Yes, the use of the word "Query" is with tongue firmly in cheek...but I have a professor here who does it, apparently that one Wash U guy said it, and it's now an official new heading for my posts...meaning, I have a question I need answered. I figure this would be a useful way for me to ask questions about things I don't understand, and HOPEFULLY solicit some sort of response. So...here:
What the fuck is a fraudulent transfer in creditor/debtor law? My professor just spent two hours trying to relate corporate veil piercing and equitable subordination back to the normative principle of fraudulent transfers...and he never explained what a fraudulent transfer was. There are so many pronouns and vagaries in the definition that I can't quite grasp the baseline principle. So please, someone, tell me. And when you do tell me, use examples.

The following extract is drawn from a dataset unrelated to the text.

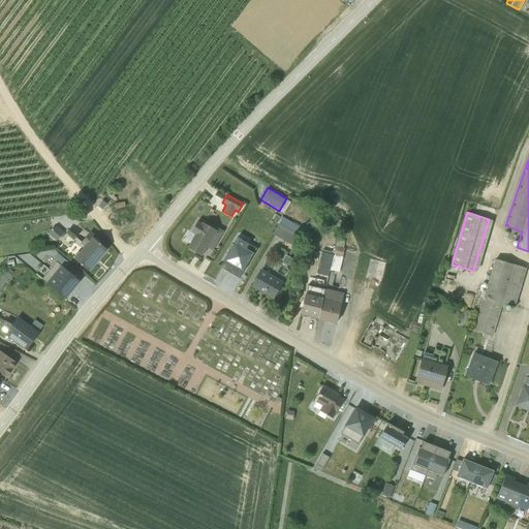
[(290,222),(282,217),(272,234),(293,246),(304,229),(303,228),(303,227),(292,221),(291,222),(290,222)]
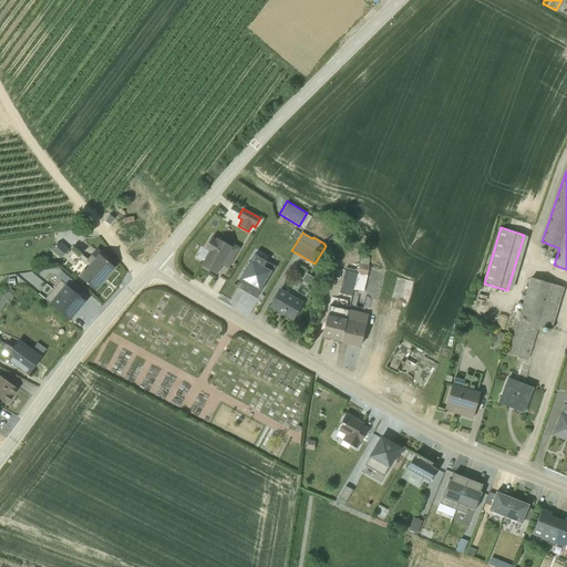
[(209,251),(200,266),(216,274),(222,265),(227,268),(239,248),(230,243),(229,246),(217,238),(215,239),(212,237),(205,248),(209,251)]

My impression is that if I lend some Jew a bunch of money (imagine that!), and when the due date came, he lent it all to someone else, let's call him...Antonio...then HIS loaning of the money to Antonio is the fraudulent transfer and I can get it back? Is there actually "fraud" (ie. misrepresentation) involved anywhere in the transaction?
If i'm right, then at least give me more examples, because I still can't quite grasp the core of the idea.
3 comments:
Dick. It's not boring. I just don't get it.
BUT...at Wash U there have been two anonymous blogs started solely for the purpose of mocking either a single gunner, and one that is now just about railing on any and all gunners.
Ten bucks says you're a gunner.
Hey baby
This might have something to do with it. Fraudulent transfers in bankruptcy are those often made right before bankruptcy proceedings are filed. The debtor is trying to get rid of his assets through transfers to creditors he feels more obligated to/prefers/needs etc, who might not be the "priority" secured creditors who are waiting anxiously to "legally" be the first in line to get a piece of the pie once the debtor declares bankruptcy (and his assets are distributed). For a corporation, when it is on the brink of bankruptcy (within the "zone of insolvency"), then creditors can force it to declare an "involuntary" bankruptcy in order to more or less freeze its assets and keep it from spending or tranferring them away. During the "zone of inzolvency period" right before the bankruptcy filing, the directors' fiduciary duties shift from serving the shareholders, to serving creditors. So I would imagine, that if fradulent transfers are proven during the "zone of insolvency" right before the bankruptcy filing, when the creditors are owed the upmost duty of care to preserve or increase assets, then the corporate veil can be peirced by creditors, rather than shareholders, and the directors of the corp could be found personally liable. This piercing would then affect the equitable subordination of creditors (ie how creditors have to get in line once a debtor declares bankruptcy based on the "priority" of their claims-meaning whether or not their claim is secured by collateral), because I am pretty sure equitable priniciples kick in (instead of bankruptcy law which has an order for distributing assets to creditors) since the claim is now in equity (ie fraudulent transfer in light of fid duties owed to creditors) and the order of distribution under bankruptcy law does not have to be followed.
Anyway, this could be a bunch of bs.....just interesting you mentioned it b/c it came up in different ways in corp and bankruptcy recently. Doubt this helps but it was worth a try.... :)
No, I think that makes total sense. But then If I'm not mistaken, then it has nothing to do with "fraud" in the misrepresentation sense, right?